Vanderbilt Law Review

Article Title

The Form of Wills


Ernst Rabel

First Page



"Yielding Place to New: Rest Versus Motion in the Conflict of Laws"' Under this headline Herbert F. Goodrich, the eminent leader, recently reviewed improvements of judicial attitudes. Concluding his stimulating essay, he states that "motion and rest" must stay balanced; no total codification of uniform conflicts rules will be feasible until our experience is much enhanced. I fully agree. It is also my own impression that conflicts law needs infinitely more study and effort, not only by the courts, but also, and in the first place, by the scholars. But could not the approach toward reasonable and uniform judicial rules be speeded up a bit? Could the partial legislative activity, which Goodrich does not fail to mention, not enjoy more favor with draftsmen and legislatures?

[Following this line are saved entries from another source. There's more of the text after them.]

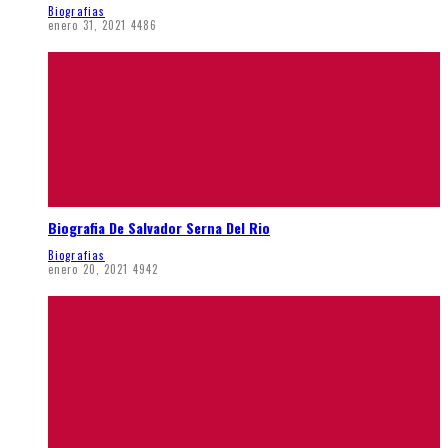
Biografias
enero 31, 2021
4486
Biografia De Salvador Serna Del Rio
Biografias
enero 20, 2021
4942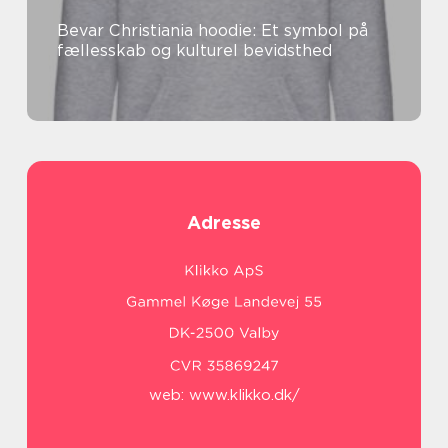
Bevar Christiania hoodie: Et symbol på
fællesskab og kulturel bevidsthed
Adresse
web:
www.klikko.dk/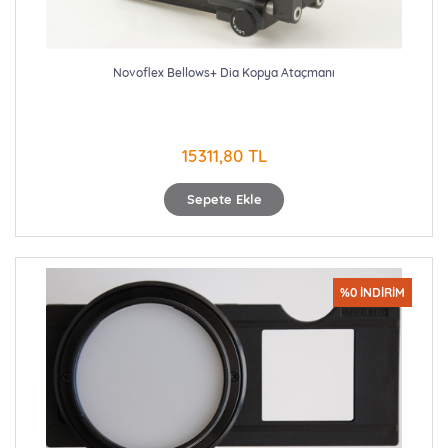
Novoflex Bellows+ Dia Kopya Ataçmanı
15311,80 TL
Sepete Ekle
%0 İNDİRİM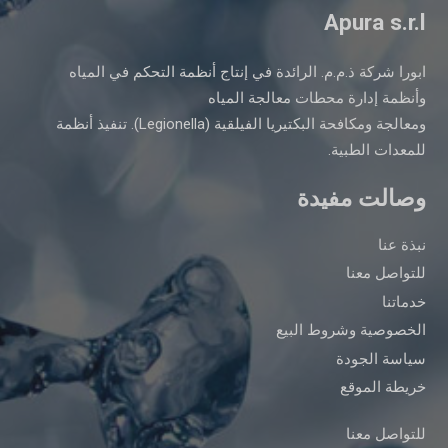
Apura s.r.l
ابورا شركة ذ.م.م. الرائدة في إنتاج أنظمة التحكم في المياه
وأنظمة إدارة محطات معالجة المياه
ومعالجة ومكافحة البكتيريا الفيلقية (Legionella). تنفيذ أنظمة
للمعدات الطبية.
وصالت مفيدة
نبذة عنا
للتواصل معنا
خدماتنا
الخصوصية وشروط البيع
سياسة الجودة
خريطة الموقع
للتواصل معنا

A very small but, in its close limits, rather significant piece of illustration may be offered here.

When the National Conference of Commissioners on Uniform State Laws was founded in 1892, practically their first work was the drafting of an act relating to the execution of wills. The wording was identical with the text agreed upon in 18963 and again with that promulgated in 1910 as the Uniform Wills Act, Foreign Executed. Among the many subsequent uniform bills this is a "rara avis", belonging to the "conflictual" kind. It provided that wills executed in a foreign state in a manner recognized at the forum or at the testator's domicil should be considered as if they were executed in the mode of the forum. This rule extended to interests in land.